Me pararon en la calle, Carla y Mercedes, no más de 20 años. Querían charlar un ratito. Accedí con gusto. Me dijeron: estamos bipolares. Me preocupé, porque la bipolaridad es una enfermedad psíquica muy peligrosa, y muy moderna, resultado de estos parámetros de los que se vale nuestra sociedad actual. Pero ellas me tranquilizaron. Me dijeron que al decir bipolares se referían a un estado de ánimo, que estaban desganadas con la vida, esto me quisieron decir. Tuve ganas de charlar con ellas, pero se me fueron entre la vorágine de ese mediodía.
Lo hago ahora, tal vez me escuchen o tal vez vos estés pasando por una situación parecida. Por empezar, la vida es linda. No es una perogrullada, es una afirmación que merece hacerse, porque están los detractores de la vida, que se ocupan de hacernos ver el lado negro de las cosas, que existe, sin dudas, pero que no podría existir si no existiera el lado luminoso, de manera alguna. ¿Cuál es? Primero, tenés tiempo. ¿Sabés lo valioso que es eso? Tiempo para equivocarte, tiempo para arrepentirte y, fundamentalmente, tiempo para aprender y para hacer. Segundo, tenés afectos que te están cuidando. Yo sé que algunos familiares por ahí son más pesados que acunar a un chancho, pero, seguramente, encontrarás en ellos, aún los molestos, un espacio para la comprensión y las caricias.
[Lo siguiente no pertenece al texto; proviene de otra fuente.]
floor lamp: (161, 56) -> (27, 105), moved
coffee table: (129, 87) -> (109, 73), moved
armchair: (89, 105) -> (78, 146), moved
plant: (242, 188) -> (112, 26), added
Tercero, tenés tus amigos y amigas, y si no los tenés, apurate que te están esperando a la vuelta de la esquina. Con ellos podrás compartir dudas pero también soñar. Cuarto, tenés todo el amor por delante. Y si te va mal con tu pareja actual, tratá de salvarla, pero, si no es posible, siempre habrá allá adelante alguien que la supere o lo supere en cuestiones de amor. Quinto, podés estudiar. No me interesa que estudiés para rendir bien, me interesa que estudiés para que crezcas interiormente, el mundo está lleno de instrucciones de mundo y sólo el conocimiento te abrirá las puertas a esos paisajes. Sexto, vos sos la esperanza, piba, no la busqués por afuera, que te está habitando. Sos vos.
Por eso te hicieron, por eso naciste, naciste por un acto de amor, por eso estás ocupando un lugar en este planeta que no puede ser de ninguna forma un lugar vacío. En cada paso que avances, el mundo avanzará con vos. Y, por último, tenés la fabulosa posibilidad de cambiar el orden establecido, si te disgusta, por un nuevo orden que evite que los jóvenes contraigan bipolaridades. Yo fui lo que vos sos y, en algún momento, me sentí más desorientado que caballo arriba del techo. Entonces, pedí ayuda, como vos me la pediste, y encontré manos abiertas y llenas de afecto.
Tu vida nos interesa, tu vida es una recreación de la nuestra, y estamos seguros de que serás mejor que nosotros. Que no te confunda tu condición de ser humano, tenés alas y todo el cielo para poder volar. Como Juan Salvador Gaviota, para que la bandada llegue más alto, cada vez más alto.